Kate Webb Born Catherine Merrial Webb in New Zealand in 1943, Kate Webb moved to Australia with her family while still a child. She graduated from the University of Melbourne, then left to work for the Sydney Daily Mirror. In 1967, she quit the paper and travelled to Vietnam to cover the escalating war. Webb was soon hired by UPI and earned a reputation as a hard-drinking, chain-smoking war correspondent: she was the first wire correspondent to reach the U.S. embassy in Saigon after the Tet offensive. With the death of Phnom Penh bureau chief Frank Frosch in 1970, Webb was selected to fill his position; she later claimed it was because she spoke French. In 1971, she made news herself when she was captured by North Vietnamese troops operating in Cambodia. Premature official reports claimed that a body discovered was Webb's, and the New York Times published an obituary. She emerged from captivity 24 days after she was captured, after having endured forced marches, interrogations, and malaria. She described her experiences in War Torn, a collection of reminiscences by women correspondents in the Vietnam War.

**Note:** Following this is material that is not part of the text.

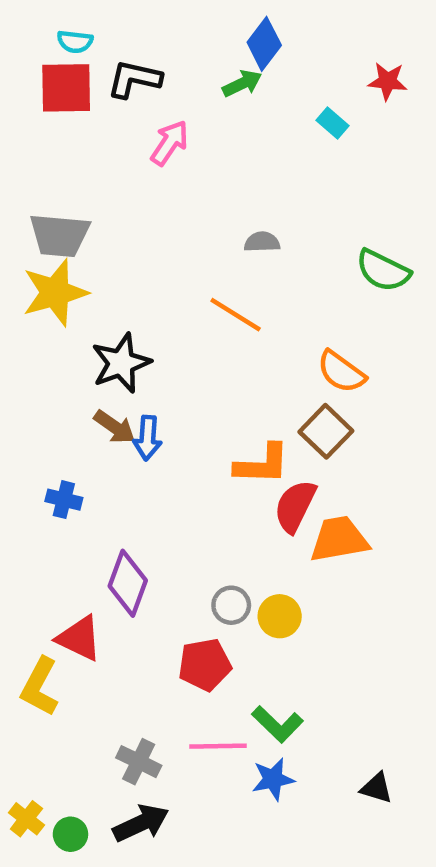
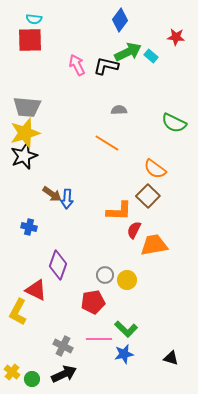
black L-shape: (134, 79) -> (106, 66), moved
green arrow: (242, 83) -> (128, 52), moved, size x1.5
pink arrow: (170, 143) -> (77, 65), turned -60
black star: (121, 363) -> (24, 156), moved
red semicircle: (295, 506) -> (134, 230), size x0.7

After the war, she continued to work as a foreign correspondent for UPI and Agence France Press, and served as a correspondent in Iraq during the Gulf War, in Indonesia as Timor Leste gained independence, and in North Korea, where she was the first to report the death of Kim Il Song. She also served in Afghanistan, and later described an incident in Kabul as the most frightening in her career. Following the collapse of Mohammad Najibullah's communist regime, she was captured by a local warlord and brought to a hotel, where she was brutally beaten and dragged up a flight of stairs by her hair. She finally escaped with the help of two fellow journalists, and hid out on a window ledge in the freezing Afghan winter, while the warlord and his men searched the building for her.
Webb retired in 2001. She died of bowel cancer on 13 May 2007.